━━━━━ EXTRACTED DATA
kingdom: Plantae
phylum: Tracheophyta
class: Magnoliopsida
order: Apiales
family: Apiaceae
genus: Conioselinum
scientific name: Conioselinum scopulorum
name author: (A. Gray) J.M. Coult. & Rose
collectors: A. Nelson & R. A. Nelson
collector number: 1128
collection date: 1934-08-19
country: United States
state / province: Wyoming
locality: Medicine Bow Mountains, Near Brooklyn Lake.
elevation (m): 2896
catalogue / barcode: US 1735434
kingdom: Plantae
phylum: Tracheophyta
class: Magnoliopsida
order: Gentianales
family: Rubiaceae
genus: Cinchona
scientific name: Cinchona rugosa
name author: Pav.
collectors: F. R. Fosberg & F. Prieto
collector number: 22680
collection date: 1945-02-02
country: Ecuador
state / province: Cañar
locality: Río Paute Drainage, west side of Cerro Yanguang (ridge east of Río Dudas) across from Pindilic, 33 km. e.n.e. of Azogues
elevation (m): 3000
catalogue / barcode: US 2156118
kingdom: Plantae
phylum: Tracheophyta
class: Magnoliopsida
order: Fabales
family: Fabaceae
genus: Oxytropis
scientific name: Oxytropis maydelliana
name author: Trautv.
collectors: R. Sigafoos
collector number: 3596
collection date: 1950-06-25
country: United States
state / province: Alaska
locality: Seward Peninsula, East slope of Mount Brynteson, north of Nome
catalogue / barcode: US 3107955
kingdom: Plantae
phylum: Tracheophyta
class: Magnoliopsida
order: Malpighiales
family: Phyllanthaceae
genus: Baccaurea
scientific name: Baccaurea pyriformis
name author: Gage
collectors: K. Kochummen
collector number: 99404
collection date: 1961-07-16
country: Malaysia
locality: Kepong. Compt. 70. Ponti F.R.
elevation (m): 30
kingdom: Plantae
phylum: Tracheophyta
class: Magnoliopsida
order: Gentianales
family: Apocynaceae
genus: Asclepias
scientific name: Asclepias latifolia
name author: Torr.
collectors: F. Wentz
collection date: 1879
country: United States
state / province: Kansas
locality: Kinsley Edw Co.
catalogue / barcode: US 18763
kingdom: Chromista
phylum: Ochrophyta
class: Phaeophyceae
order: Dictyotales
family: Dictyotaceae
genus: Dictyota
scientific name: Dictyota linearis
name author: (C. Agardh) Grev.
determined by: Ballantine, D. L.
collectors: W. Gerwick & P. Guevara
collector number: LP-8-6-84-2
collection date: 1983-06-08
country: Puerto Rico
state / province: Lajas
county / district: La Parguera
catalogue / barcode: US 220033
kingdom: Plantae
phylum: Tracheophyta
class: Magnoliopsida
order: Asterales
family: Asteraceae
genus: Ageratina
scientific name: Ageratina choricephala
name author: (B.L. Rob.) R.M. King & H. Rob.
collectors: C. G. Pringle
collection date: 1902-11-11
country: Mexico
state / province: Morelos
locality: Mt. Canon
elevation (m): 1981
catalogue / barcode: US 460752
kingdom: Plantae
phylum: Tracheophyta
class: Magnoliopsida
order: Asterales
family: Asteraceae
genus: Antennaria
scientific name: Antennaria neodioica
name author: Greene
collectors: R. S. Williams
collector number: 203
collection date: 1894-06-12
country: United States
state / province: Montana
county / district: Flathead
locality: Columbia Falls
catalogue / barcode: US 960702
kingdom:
━━━━━━━━━━
■ TASK TO COMPLETE ■
Starting with the line that contains "collection date: 1894-06-12" and going through the end of the data, rewrite those lines as a numbered list, leaving out any blank lines.

■ TASK OUTPUT ■
1. collection date: 1894-06-12
2. country: United States
3. state / province: Montana
4. county / district: Flathead
5. locality: Columbia Falls
6. catalogue / barcode: US 960702
7. kingdom:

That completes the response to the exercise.